*TRY IT:* Where a line contains the word "Delay", copy that line from the records below.

Records from a dataset:
[Start of Attachment]

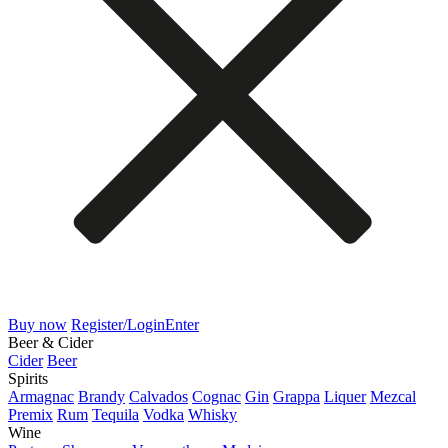
Buy now
Register/Login
Enter
Beer & Cider
Cider
Beer
Spirits
Armagnac
Brandy
Calvados
Cognac
Gin
Grappa
Liquer
Mezcal
Premix
Rum
Tequila
Vodka
Whisky
Wine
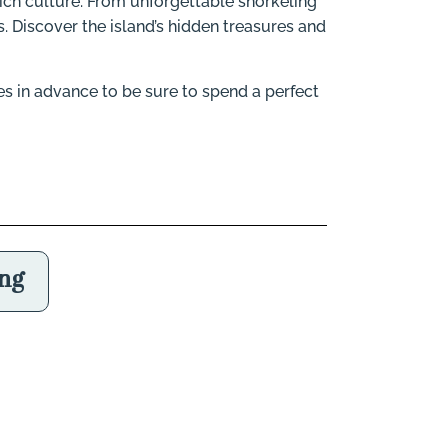
s rich culture. From unforgettable snorkeling
. Discover the island’s hidden treasures and
es in advance to be sure to spend a perfect
ing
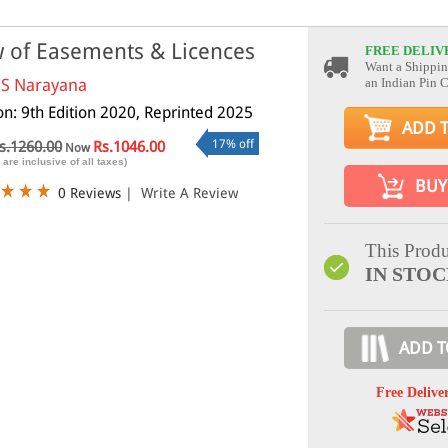
 of Easements & Licences
FREE DELIV
Want a Shippin
 S Narayana
an Indian Pin 
ion: 9th Edition 2020, Reprinted 2025
ADD 
17% off
s.1260.00
Rs.1046.00
Now
 are inclusive of all taxes)
BUY
0 Reviews
|
Write A Review
This Produ
IN STO
ADD T
Free Delive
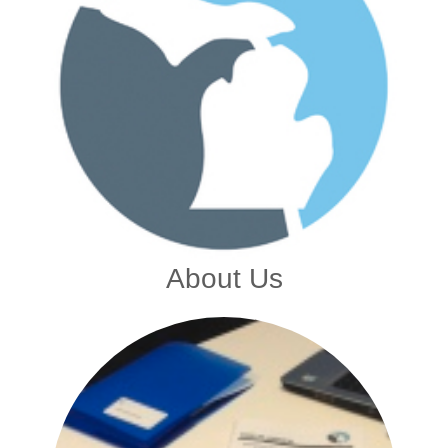
About Us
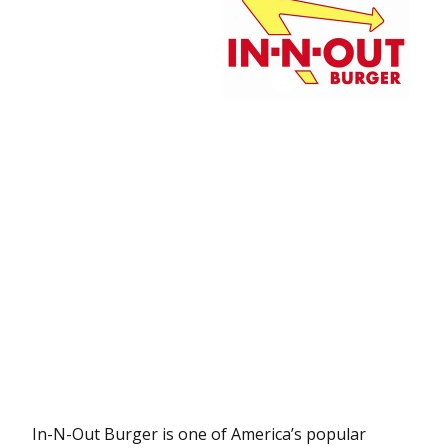
In-N-Out Burger is one of America’s popular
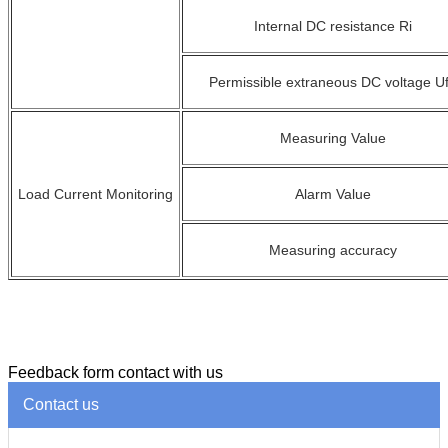
Internal
DC resistance R
i
Permissible extraneous DC voltage U
Measuring Value
Load Current Monitoring
Alarm Value
Measuring accuracy
Feedback form contact with us
Contact us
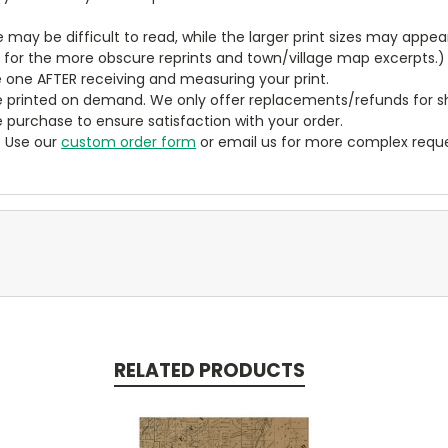
ze may be difficult to read, while the larger print sizes may app
y for the more obscure reprints and town/village map excerpts.)
 one AFTER receiving and measuring your print.
 printed on demand. We only offer replacements/refunds for sh
e purchase to ensure satisfaction with your order.
? Use our
custom order form
or email us for more complex reque
RELATED PRODUCTS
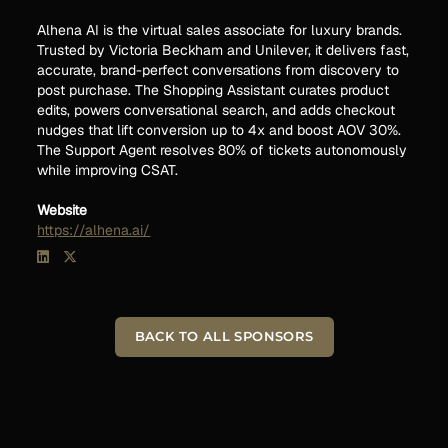
Alhena AI is the virtual sales associate for luxury brands.
Trusted by Victoria Beckham and Unilever, it delivers fast,
accurate, brand-perfect conversations from discovery to
post purchase. The Shopping Assistant curates product
edits, powers conversational search, and adds checkout
nudges that lift conversion up to 4x and boost AOV 30%.
The Support Agent resolves 80% of tickets autonomously
while improving CSAT.
Website
https://alhena.ai/
BACK TO ALL SPONSORS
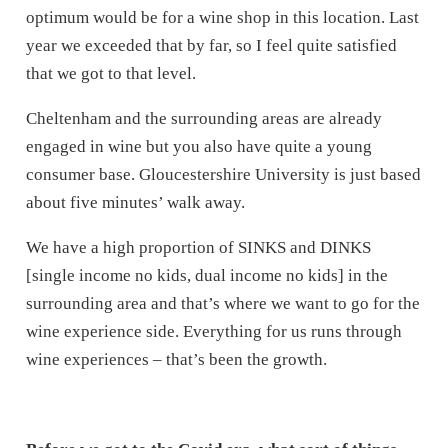
optimum would be for a wine shop in this location. Last
year we exceeded that by far, so I feel quite satisfied
that we got to that level.
Cheltenham and the surrounding areas are already
engaged in wine but you also have quite a young
consumer base. Gloucestershire University is just based
about five minutes’ walk away.
We have a high proportion of SINKS and DINKS
[single income no kids, dual income no kids] in the
surrounding area and that’s where we want to go for the
wine experience side. Everything for us runs through
wine experiences – that’s been the growth.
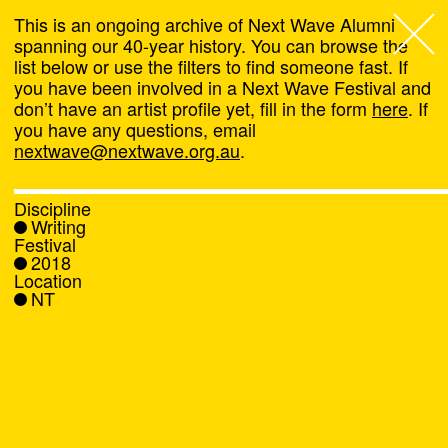
This is an ongoing archive of Next Wave Alumni
spanning our 40-year history. You can browse the
list below or use the filters to find someone fast. If
Next Wave
,
you have been involved in a Next Wave Festival and
don’t have an artist profile yet, fill in the form
here
. If
About
you have any questions, email
nextwave@nextwave.org.au
.
Programs
Discipline
Writing
What's On
Festival
2018
Location
News
NT
Venue hire
Support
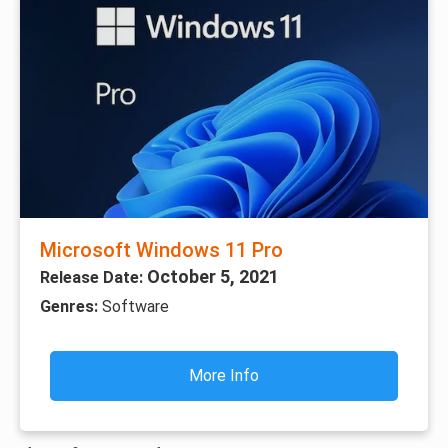
Microsoft Windows 11 Pro
October 5, 2021
Release Date:
Genres:
Software
More Info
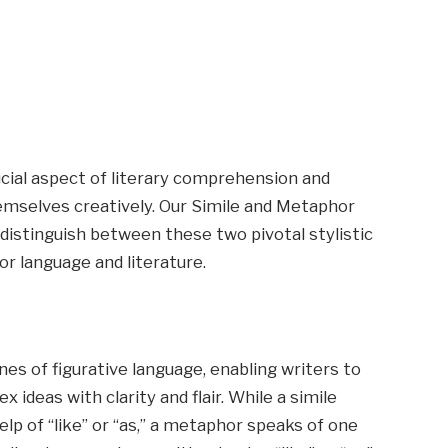
ucial aspect of literary comprehension and
hemselves creatively. Our Simile and Metaphor
distinguish between these two pivotal stylistic
or language and literature.
s of figurative language, enabling writers to
ideas with clarity and flair. While a simile
lp of “like” or “as,” a metaphor speaks of one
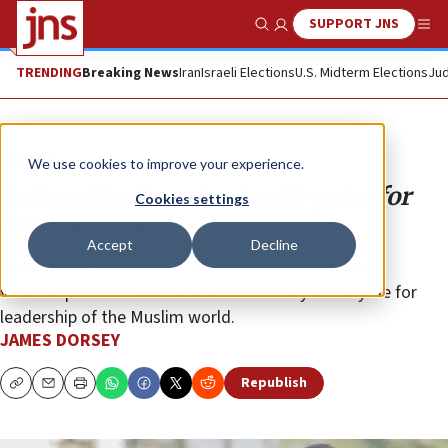
SUPPORT JNS
Show Search
Me
TRENDING
Breaking News
Iran
Israeli Elections
U.S. Midterm Elections
Jud
Opinion
We use cookies to improve your experience.
Indian Muslims: A valuable prize for
Cookies settings
regional rivals
Accept
Decline
The hearts and minds of Indian Muslims would be a
valuable prize for Saudi Arabia and Turkey as they vie for
leadership of the Muslim world.
JAMES DORSEY
Republish
Copy
Email
Print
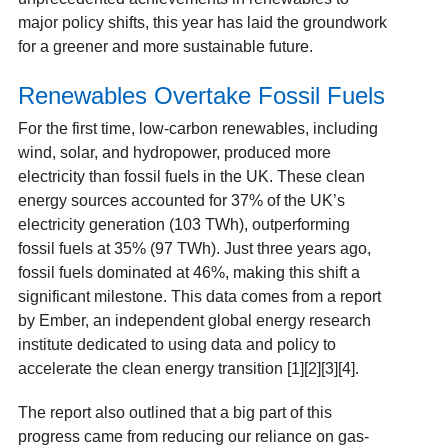
major policy shifts, this year has laid the groundwork
for a greener and more sustainable future.
Renewables Overtake Fossil Fuels
For the first time, low-carbon renewables, including
wind, solar, and hydropower, produced more
electricity than fossil fuels in the UK. These clean
energy sources accounted for 37% of the UK’s
electricity generation (103 TWh), outperforming
fossil fuels at 35% (97 TWh). Just three years ago,
fossil fuels dominated at 46%, making this shift a
significant milestone. This data comes from a report
by Ember, an independent global energy research
institute dedicated to using data and policy to
accelerate the clean energy transition [1][2][3][4].
The report also outlined that a big part of this
progress came from reducing our reliance on gas-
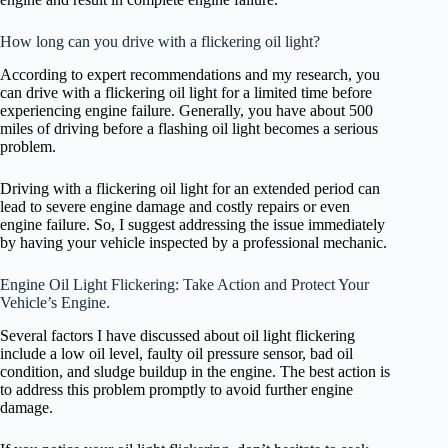
How long can you drive with a flickering oil light?
According to expert recommendations and my research, you
can drive with a flickering oil light for a limited time before
experiencing engine failure. Generally, you have about 500
miles of driving before a flashing oil light becomes a serious
problem.
Driving with a flickering oil light for an extended period can
lead to severe engine damage and costly repairs or even
engine failure. So, I suggest addressing the issue immediately
by having your vehicle inspected by a professional mechanic.
Engine Oil Light Flickering: Take Action and Protect Your
Vehicle’s Engine.
Several factors I have discussed about oil light flickering
include a low oil level, faulty oil pressure sensor, bad oil
condition, and sludge buildup in the engine. The best action is
to address this problem promptly to avoid further engine
damage.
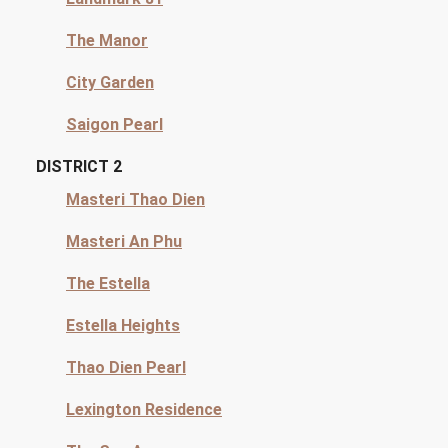
The Manor
City Garden
Saigon Pearl
DISTRICT 2
Masteri Thao Dien
Masteri An Phu
The Estella
Estella Heights
Thao Dien Pearl
Lexington Residence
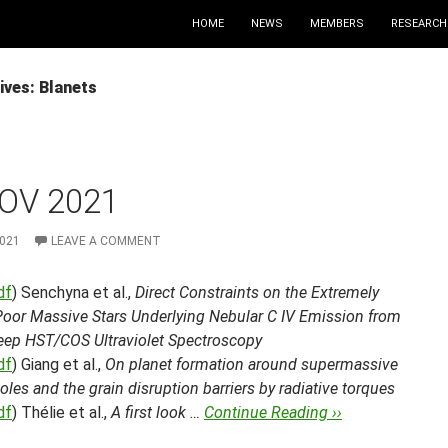
HOME
NEWS
MEMBERS
RESEARCH
ives: Blanets
OV 2021
2021
LEAVE A COMMENT
df
) Senchyna et al.,
Direct Constraints on the Extremely
Poor Massive Stars Underlying Nebular C IV Emission from
Deep HST/COS Ultraviolet Spectroscopy
df
) Giang et al.,
On planet formation around supermassive
oles and the grain disruption barriers by radiative torques
df
) Thélie et al.,
A first look …
Continue Reading ››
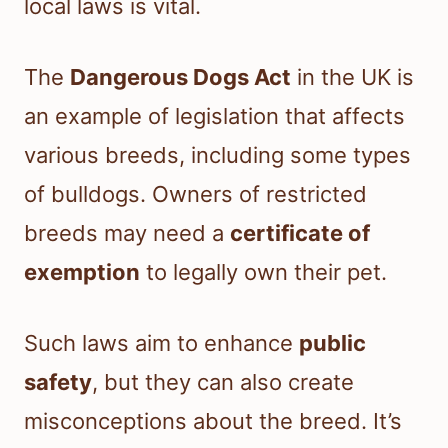
local laws is vital.
The
Dangerous Dogs Act
in the UK is
an example of legislation that affects
various breeds, including some types
of bulldogs. Owners of restricted
breeds may need a
certificate of
exemption
to legally own their pet.
Such laws aim to enhance
public
safety
, but they can also create
misconceptions about the breed. It’s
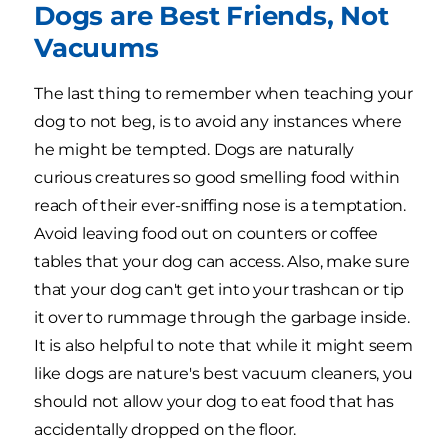
Dogs are Best Friends, Not
Vacuums
The last thing to remember when teaching your
dog to not beg, is to avoid any instances where
he might be tempted. Dogs are naturally
curious creatures so good smelling food within
reach of their ever-sniffing nose is a temptation.
Avoid leaving food out on counters or coffee
tables that your dog can access. Also, make sure
that your dog can't get into your trashcan or tip
it over to rummage through the garbage inside.
It is also helpful to note that while it might seem
like dogs are nature's best vacuum cleaners, you
should not allow your dog to eat food that has
accidentally dropped on the floor.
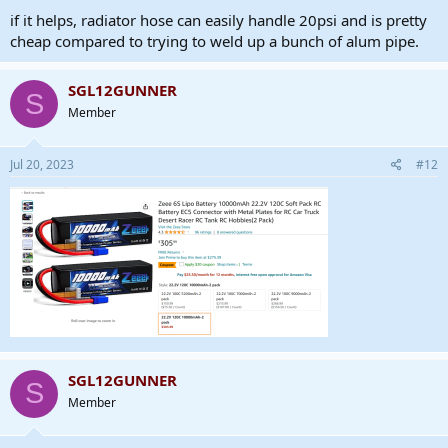
if it helps, radiator hose can easily handle 20psi and is pretty
cheap compared to trying to weld up a bunch of alum pipe.
SGL12GUNNER
S
Member
Jul 20, 2023
#12
SGL12GUNNER
S
Member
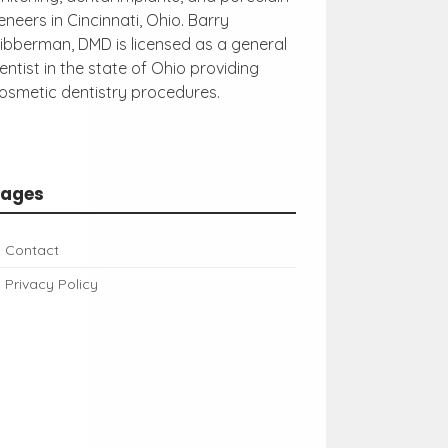
eneers in Cincinnati, Ohio. Barry
ibberman, DMD is licensed as a general
entist in the state of Ohio providing
osmetic dentistry procedures.
Pages
Contact
Privacy Policy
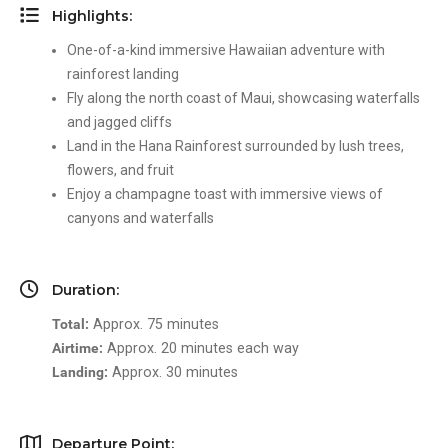
Highlights:
One-of-a-kind immersive Hawaiian adventure with
rainforest landing
Fly along the north coast of Maui, showcasing waterfalls
and jagged cliffs
Land in the Hana Rainforest surrounded by lush trees,
flowers, and fruit
Enjoy a champagne toast with immersive views of
canyons and waterfalls
Duration:
Total:
Approx. 75 minutes
Airtime:
Approx. 20 minutes each way
Landing:
Approx. 30 minutes
Departure Point:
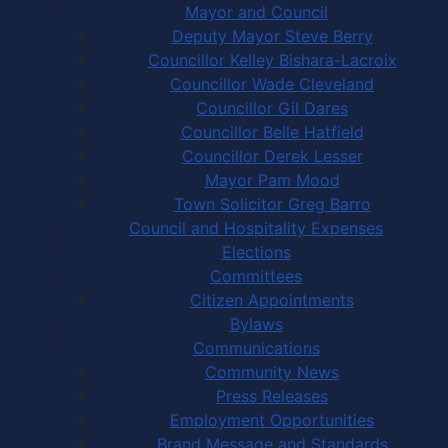
Mayor and Council
Deputy Mayor Steve Berry
Councillor Kelley Bishara-Lacroix
Councillor Wade Cleveland
Councillor Gil Dares
Councillor Belle Hatfield
Councillor Derek Lesser
Mayor Pam Mood
Town Solicitor Greg Barro
Council and Hospitality Expenses
Elections
Committees
Citizen Appointments
Bylaws
Communications
Community News
Press Releases
Employment Opportunities
Brand Message and Standards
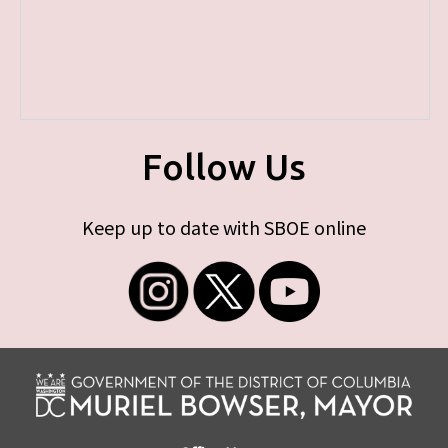
Follow Us
Keep up to date with SBOE online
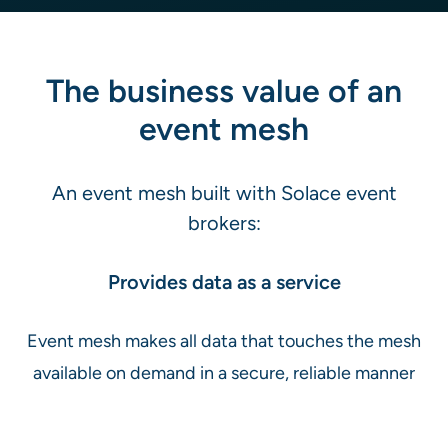
The business value of an
event mesh
An event mesh built with Solace event
brokers:
Provides data as a service
Event mesh makes all data that touches the mesh
available on demand in a secure, reliable manner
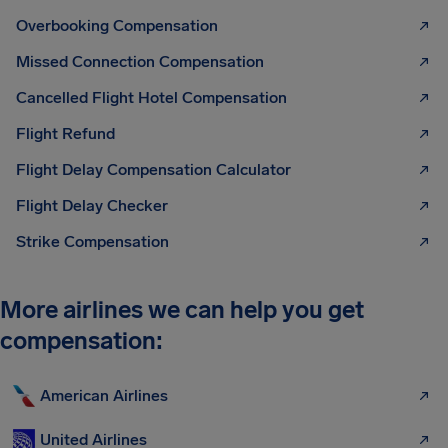
Overbooking Compensation
Missed Connection Compensation
Cancelled Flight Hotel Compensation
Flight Refund
Flight Delay Compensation Calculator
Flight Delay Checker
Strike Compensation
More airlines we can help you get
compensation:
American Airlines
United Airlines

[End of Attachment]

*RESPONSE AREA:*
Flight Delay Compensation Calculator
Flight Delay Checker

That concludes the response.